In Iran le donne non possono andare allo stadio, se lo fanno rischiano l’arresto se scoperte. Ma alcune giovani donne ci provano camuffandosi da uomo. Il film inizia con un povero padre, malmesso se non anziano, che disperato cerca, facendosi dare un passaggio da un taxista, sua figlia universitaria che è salita su un autobus con altri tifosi per andare a vedere la partita decisiva per l’Iran per accedere al campionato del mondo del 2006 in Germania. (lo spunto della storia nasce da un fatto accaduto al regista, sua figlia voleva andare ad assistere agli allenamenti della sua squadra e ci riesce nonostante i divieti). Invece, lasciato l’uomo, seguiamo un’altra ragazza che riesce ad arrivare allo stadio con un cappellaccio in testa e i colori della nazionale dipinti sul viso, riesce a comprare un biglietto e prova ad entrare, ma al controllo viene facilmente riconosciuta, fermata e portata in un recinto dove si trovano altre ragazze.
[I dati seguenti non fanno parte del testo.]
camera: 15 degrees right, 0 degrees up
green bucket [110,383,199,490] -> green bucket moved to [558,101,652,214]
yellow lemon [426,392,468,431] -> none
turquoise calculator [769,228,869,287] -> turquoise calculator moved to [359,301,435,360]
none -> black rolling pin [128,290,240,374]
Qui aspetta con le altre la fine della partita per essere portate in caserma e ascoltano le voci e le urla dei tifosi senza poter né vedere né sapere cosa stia succedendo in campo. E a questo devono aggiungere dei soprusi dei giovani soldati preoccupati di non farsi coinvolgere dalla voglia di calcio delle ragazze perché altrimenti rischiano una ferma militare più lunga. Alla fine della partita, le ragazze vengono caricate su un furgone per essere portate in caserma, ma per loro fortuna la città è in festa perché la nazionale di calcio ha vinto la partita e quindi nel tripudio generale…

Una storia semplicissima e lineare, una regia asciutta e fin troppo essenziale che percorre la strada del nostro neorealismo ma con una vena ironica in alcuni passaggi, un cast perfetto per un film che viene da lontano.